(Stored data entries)

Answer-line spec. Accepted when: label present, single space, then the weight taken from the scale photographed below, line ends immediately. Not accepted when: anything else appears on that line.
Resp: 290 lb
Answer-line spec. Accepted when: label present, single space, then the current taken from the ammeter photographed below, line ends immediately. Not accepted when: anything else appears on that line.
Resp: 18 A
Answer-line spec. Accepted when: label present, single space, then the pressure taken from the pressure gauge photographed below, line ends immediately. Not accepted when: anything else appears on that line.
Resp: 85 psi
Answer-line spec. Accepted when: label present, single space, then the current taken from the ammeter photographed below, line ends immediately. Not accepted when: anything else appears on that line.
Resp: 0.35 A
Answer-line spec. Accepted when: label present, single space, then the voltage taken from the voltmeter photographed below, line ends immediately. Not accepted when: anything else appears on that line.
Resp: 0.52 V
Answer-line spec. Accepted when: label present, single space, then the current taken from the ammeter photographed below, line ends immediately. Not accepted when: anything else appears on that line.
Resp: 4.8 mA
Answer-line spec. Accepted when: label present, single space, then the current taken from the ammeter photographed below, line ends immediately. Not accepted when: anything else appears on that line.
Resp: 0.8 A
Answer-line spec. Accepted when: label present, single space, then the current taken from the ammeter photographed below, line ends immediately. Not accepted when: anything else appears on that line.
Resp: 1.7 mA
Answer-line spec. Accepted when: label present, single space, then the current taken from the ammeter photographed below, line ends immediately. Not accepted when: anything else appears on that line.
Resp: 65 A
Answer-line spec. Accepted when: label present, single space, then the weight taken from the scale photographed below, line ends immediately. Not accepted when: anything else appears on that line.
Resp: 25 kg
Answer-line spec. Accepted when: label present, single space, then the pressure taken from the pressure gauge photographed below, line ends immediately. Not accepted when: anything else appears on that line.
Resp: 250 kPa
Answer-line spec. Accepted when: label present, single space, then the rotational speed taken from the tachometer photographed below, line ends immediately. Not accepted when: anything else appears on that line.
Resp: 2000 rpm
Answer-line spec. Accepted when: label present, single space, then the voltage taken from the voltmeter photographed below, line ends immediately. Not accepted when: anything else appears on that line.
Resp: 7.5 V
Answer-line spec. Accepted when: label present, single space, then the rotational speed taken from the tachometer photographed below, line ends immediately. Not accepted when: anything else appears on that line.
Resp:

DESCRIPTION OF THE TASK: Reproduce the data from its first line through the line containing "Resp: 4.8 mA", swapping "ammeter" for "current meter" and keeping everything else identical.

SOLUTION TO THE PROBLEM:
Answer-line spec. Accepted when: label present, single space, then the weight taken from the scale photographed below, line ends immediately. Not accepted when: anything else appears on that line.
Resp: 290 lb
Answer-line spec. Accepted when: label present, single space, then the current taken from the current meter photographed below, line ends immediately. Not accepted when: anything else appears on that line.
Resp: 18 A
Answer-line spec. Accepted when: label present, single space, then the pressure taken from the pressure gauge photographed below, line ends immediately. Not accepted when: anything else appears on that line.
Resp: 85 psi
Answer-line spec. Accepted when: label present, single space, then the current taken from the current meter photographed below, line ends immediately. Not accepted when: anything else appears on that line.
Resp: 0.35 A
Answer-line spec. Accepted when: label present, single space, then the voltage taken from the voltmeter photographed below, line ends immediately. Not accepted when: anything else appears on that line.
Resp: 0.52 V
Answer-line spec. Accepted when: label present, single space, then the current taken from the current meter photographed below, line ends immediately. Not accepted when: anything else appears on that line.
Resp: 4.8 mA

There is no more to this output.